> Tasks for this exercise
a - In the bug comment, which language standard is proposed as the reference semantics for the __atomic builtins?
b - In the bug comment, update the part that opens with "is just some" and closes with "in general, IMO.", swapping "detailed" for "thorough".
** START OF Document passage **
This is the mail archive of the gcc-bugs@gcc.gnu.org mailing list for the GCC project.

Index Nav:	[Date Index] [Subject Index] [Author Index] [Thread Index]
Message Nav:	[Date Prev] [Date Next]	[Thread Prev] [Thread Next]
Other format:	[Raw text]

[Bug target/65697] atomic memory barriers not strong enough for sync builtins

From: "torvald at gcc dot gnu.org" <gcc-bugzilla at gcc dot gnu dot org>
To: gcc-bugs at gcc dot gnu dot org
Date: Wed, 15 Apr 2015 22:12:53 +0000
Subject: [Bug target/65697] __atomic memory barriers not strong enough for __sync builtins
Auto-submitted: auto-generated
References: <bug-65697-4 at http dot gcc dot gnu dot org/bugzilla/>

https://gcc.gnu.org/bugzilla/show_bug.cgi?id=65697

--- Comment #24 from torvald at gcc dot gnu.org ---
I think we need to at least clarify the documentation of __atomic, probably
also of __sync; we might also have to change the implementation of __sync
builtins on some archs.

First, I think the __atomic builtins should strictly follow the C11 model --
one major reason being that it's not worthwhile for us to support a
GCC-specific memory model, which is complex.  Therefore, I think we should
clarify in the __atomic docs that C++11 is the reference semantics, and that
any additional text we provide (e.g., to describe what MEMMODEL_SEQ_CST does)
is just some hand-wavy attempt of makings things look simpler.  I'd choose
C++11 over C11 because, although the models are supposed to be equal, C++11 has
more detailed docs in the area of atomics and synchronization in general, IMO.
** END OF Document passage **
** START OF Extracted records **
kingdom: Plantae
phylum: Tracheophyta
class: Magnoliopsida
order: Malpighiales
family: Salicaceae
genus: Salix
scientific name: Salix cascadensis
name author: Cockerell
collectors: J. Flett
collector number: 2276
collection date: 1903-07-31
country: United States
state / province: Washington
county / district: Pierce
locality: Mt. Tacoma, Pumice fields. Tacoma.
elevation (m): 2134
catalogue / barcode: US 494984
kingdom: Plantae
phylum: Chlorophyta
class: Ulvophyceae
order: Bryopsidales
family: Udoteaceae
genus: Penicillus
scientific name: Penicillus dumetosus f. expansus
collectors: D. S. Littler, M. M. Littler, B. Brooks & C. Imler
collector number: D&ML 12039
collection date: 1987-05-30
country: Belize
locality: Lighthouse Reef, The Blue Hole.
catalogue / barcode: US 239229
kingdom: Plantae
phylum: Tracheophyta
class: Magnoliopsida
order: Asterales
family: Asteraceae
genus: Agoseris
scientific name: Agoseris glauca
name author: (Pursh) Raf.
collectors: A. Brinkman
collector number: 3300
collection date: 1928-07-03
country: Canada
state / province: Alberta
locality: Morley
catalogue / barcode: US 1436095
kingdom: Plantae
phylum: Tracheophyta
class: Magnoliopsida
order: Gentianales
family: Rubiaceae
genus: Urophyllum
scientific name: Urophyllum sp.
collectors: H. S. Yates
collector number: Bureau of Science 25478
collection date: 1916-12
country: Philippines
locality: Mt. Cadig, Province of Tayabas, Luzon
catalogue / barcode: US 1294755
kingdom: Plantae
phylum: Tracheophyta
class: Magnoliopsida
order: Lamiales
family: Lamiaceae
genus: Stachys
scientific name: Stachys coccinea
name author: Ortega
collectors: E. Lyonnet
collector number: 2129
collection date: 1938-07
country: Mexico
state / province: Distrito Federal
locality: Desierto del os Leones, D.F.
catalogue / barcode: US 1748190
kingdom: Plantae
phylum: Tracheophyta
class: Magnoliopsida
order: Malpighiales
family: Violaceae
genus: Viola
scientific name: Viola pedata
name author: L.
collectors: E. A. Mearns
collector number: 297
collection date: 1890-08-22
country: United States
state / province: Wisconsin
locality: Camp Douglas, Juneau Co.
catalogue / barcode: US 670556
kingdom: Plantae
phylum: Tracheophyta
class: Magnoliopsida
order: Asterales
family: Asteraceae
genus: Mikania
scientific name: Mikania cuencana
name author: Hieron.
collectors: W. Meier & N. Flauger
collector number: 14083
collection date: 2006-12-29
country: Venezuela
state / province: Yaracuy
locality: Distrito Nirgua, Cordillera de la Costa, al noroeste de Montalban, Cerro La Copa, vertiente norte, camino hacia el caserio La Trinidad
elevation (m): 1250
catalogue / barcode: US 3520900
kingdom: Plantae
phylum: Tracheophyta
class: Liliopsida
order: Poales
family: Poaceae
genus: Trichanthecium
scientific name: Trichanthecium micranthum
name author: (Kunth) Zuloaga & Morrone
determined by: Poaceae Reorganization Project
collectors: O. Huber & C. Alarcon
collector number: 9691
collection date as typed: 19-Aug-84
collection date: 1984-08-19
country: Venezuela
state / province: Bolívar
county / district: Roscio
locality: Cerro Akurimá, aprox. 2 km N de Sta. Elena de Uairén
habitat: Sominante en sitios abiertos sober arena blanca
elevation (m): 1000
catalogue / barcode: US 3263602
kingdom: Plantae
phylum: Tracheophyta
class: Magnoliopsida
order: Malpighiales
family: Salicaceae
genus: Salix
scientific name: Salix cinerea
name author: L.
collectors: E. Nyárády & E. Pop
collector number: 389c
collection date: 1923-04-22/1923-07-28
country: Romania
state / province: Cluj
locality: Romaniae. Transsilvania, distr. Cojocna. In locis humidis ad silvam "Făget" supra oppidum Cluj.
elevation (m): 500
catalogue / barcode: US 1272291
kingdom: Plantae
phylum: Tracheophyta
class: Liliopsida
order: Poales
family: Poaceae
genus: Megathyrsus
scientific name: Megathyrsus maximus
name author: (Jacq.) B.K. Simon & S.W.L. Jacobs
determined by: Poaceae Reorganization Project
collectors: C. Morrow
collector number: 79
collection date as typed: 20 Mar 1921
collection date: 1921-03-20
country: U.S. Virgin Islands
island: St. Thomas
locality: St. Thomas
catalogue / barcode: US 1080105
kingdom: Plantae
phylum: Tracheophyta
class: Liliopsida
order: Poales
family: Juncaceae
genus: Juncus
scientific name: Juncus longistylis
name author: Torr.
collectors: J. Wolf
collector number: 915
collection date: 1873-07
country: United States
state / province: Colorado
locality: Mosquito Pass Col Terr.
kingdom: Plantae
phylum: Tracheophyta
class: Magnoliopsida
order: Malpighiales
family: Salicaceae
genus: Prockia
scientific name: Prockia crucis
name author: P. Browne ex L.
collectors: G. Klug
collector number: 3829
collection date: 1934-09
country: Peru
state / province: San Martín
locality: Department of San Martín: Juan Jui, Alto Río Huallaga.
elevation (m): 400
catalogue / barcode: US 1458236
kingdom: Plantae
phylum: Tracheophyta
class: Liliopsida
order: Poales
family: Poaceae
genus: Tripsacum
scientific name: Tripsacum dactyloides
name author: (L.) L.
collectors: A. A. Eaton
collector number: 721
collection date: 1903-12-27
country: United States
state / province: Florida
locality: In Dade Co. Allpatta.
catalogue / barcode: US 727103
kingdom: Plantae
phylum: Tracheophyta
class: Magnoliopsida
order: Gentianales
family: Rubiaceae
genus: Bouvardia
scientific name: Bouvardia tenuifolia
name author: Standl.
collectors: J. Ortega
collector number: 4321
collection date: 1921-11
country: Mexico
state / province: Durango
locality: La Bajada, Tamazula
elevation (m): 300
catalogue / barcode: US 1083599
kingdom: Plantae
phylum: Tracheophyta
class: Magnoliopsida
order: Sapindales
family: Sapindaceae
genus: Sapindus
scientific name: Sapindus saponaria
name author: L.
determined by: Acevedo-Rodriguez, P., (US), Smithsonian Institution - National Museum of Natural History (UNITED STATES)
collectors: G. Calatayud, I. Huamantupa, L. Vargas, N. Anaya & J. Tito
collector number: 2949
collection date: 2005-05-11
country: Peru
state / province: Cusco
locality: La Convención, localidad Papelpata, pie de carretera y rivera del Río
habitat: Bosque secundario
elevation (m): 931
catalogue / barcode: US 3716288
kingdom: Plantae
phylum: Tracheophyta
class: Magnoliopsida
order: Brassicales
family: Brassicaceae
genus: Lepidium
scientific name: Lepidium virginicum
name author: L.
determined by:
** END OF Extracted records **
> Task responses
a - C++11

b -
is just some hand-wavy attempt of makings things look simpler.  I'd choose
C++11 over C11 because, although the models are supposed to be equal, C++11 has
more thorough docs in the area of atomics and synchronization in general, IMO.